> **Directions for this task**: How many lines of the entries below contain the string "matching", with case taken into account? Give only the number.

** start Data supplied **

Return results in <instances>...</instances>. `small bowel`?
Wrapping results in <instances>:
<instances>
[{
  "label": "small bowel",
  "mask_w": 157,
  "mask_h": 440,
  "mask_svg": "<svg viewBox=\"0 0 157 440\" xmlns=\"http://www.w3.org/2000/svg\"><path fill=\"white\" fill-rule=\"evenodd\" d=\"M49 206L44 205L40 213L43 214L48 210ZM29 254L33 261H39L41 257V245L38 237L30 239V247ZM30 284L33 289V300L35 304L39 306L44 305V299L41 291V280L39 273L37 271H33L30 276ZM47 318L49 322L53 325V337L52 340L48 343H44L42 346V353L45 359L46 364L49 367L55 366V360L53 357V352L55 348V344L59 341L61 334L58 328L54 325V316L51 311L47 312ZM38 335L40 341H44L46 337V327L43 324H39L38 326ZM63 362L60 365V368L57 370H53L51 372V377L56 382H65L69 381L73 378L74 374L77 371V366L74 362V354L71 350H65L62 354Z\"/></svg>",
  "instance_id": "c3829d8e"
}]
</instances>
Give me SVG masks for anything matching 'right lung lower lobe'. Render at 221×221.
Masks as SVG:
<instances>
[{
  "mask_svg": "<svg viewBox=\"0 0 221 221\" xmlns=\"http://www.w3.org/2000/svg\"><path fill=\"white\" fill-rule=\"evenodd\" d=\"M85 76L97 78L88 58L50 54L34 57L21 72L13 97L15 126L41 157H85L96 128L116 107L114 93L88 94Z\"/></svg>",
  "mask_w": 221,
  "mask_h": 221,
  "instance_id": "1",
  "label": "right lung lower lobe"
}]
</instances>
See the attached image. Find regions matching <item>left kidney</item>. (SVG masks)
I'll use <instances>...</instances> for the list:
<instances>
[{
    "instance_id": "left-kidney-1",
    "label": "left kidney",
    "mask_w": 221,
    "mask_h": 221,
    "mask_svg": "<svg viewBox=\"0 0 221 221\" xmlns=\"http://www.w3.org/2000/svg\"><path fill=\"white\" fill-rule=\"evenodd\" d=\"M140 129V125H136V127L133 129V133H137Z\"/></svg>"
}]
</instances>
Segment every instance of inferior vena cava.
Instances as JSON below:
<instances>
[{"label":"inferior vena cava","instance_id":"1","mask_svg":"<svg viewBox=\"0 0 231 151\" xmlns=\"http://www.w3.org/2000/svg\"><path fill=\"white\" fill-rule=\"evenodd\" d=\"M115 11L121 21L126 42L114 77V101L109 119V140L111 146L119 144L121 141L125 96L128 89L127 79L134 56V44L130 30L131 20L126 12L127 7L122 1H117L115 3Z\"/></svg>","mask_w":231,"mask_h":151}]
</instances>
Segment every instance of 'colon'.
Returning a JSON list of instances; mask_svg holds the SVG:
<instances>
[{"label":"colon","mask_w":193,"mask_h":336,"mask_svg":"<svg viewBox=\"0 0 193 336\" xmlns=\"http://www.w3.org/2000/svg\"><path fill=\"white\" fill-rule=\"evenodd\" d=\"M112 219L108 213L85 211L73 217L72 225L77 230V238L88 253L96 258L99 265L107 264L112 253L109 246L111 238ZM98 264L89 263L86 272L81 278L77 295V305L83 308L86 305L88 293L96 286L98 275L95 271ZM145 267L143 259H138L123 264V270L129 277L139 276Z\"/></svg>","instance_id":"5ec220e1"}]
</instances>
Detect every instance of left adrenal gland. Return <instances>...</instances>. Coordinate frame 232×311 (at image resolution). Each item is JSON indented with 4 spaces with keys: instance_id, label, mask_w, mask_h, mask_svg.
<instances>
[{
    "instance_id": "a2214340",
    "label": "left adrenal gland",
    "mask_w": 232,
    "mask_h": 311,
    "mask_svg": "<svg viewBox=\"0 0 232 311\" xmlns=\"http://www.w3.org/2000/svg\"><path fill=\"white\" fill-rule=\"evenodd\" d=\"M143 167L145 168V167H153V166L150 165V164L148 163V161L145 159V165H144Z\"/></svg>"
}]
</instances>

** end Data supplied **

> **Finished answer**: 2